--- Your task ---
Needed from the entries below: every line that holds the word "ネズミ対策施工".
(Beginning of Extracted entries)
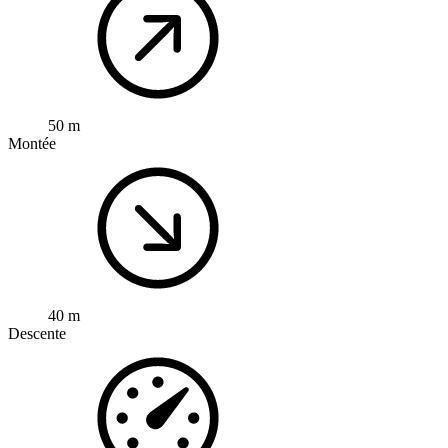
50 m
Montée
40 m
Descente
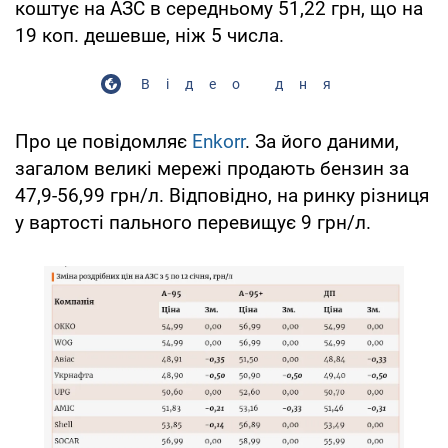
коштує на АЗС в середньому 51,22 грн, що на
19 коп. дешевше, ніж 5 числа.
Відео дня
Про це повідомляє
Enkorr
. За його даними,
загалом великі мережі продають бензин за
47,9-56,99 грн/л. Відповідно, на ринку різниця
у вартості пального перевищує 9 грн/л.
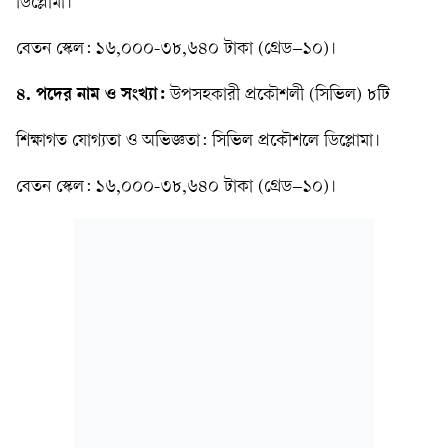
ডিপ্লোমা।
বেতন স্কেল: ১৬,০০০-৩৮,৬৪০ টাকা (গ্রেড–১০)।
৪. পদের নাম ও সংখ্যা:
উপসহকারী প্রকৌশলী (সিভিল) ৮টি
শিক্ষাগত যোগ্যতা ও অভিজ্ঞতা: সিভিল প্রকৌশলে ডিপ্লোমা।
বেতন স্কেল: ১৬,০০০-৩৮,৬৪০ টাকা (গ্রেড–১০)।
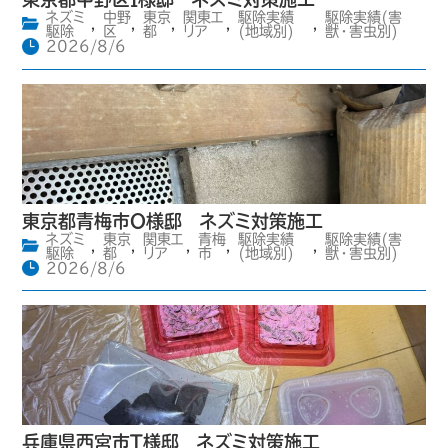
ネズミ
中野
東京
関東エ
駆除実績
駆除実績(害
,
,
,
,
,
駆除
区
都
リア
(地域別)
獣・害虫別)
2026/8/6
東京都青梅市O様邸 ネズミ対策施工
ネズミ
東京
関東エ
青梅
駆除実績
駆除実績(害
,
,
,
,
,
駆除
都
リア
市
(地域別)
獣・害虫別)
2026/8/6
兵庫県西宮市T様邸 ネズミ対策施工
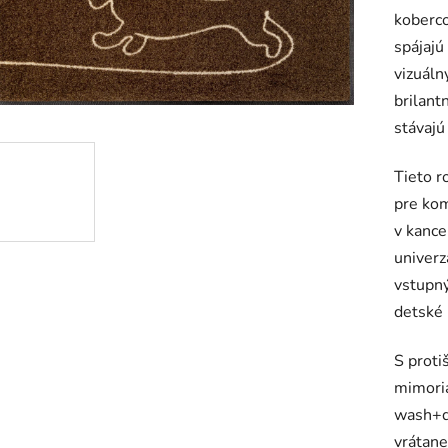
koberco
je
spájajú
0,0
vizuáln
z
brilant
5
stávajú
hviezdič
Tieto r
pre kom
v kance
univerz
vstupný
detské 
S proti
mimoria
wash+d
vrátan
(End of Extracted entries)
--- Task solution ---
東京都青梅市O様邸 ネズミ対策施工
兵庫県西宮市T様邸 ネズミ対策施工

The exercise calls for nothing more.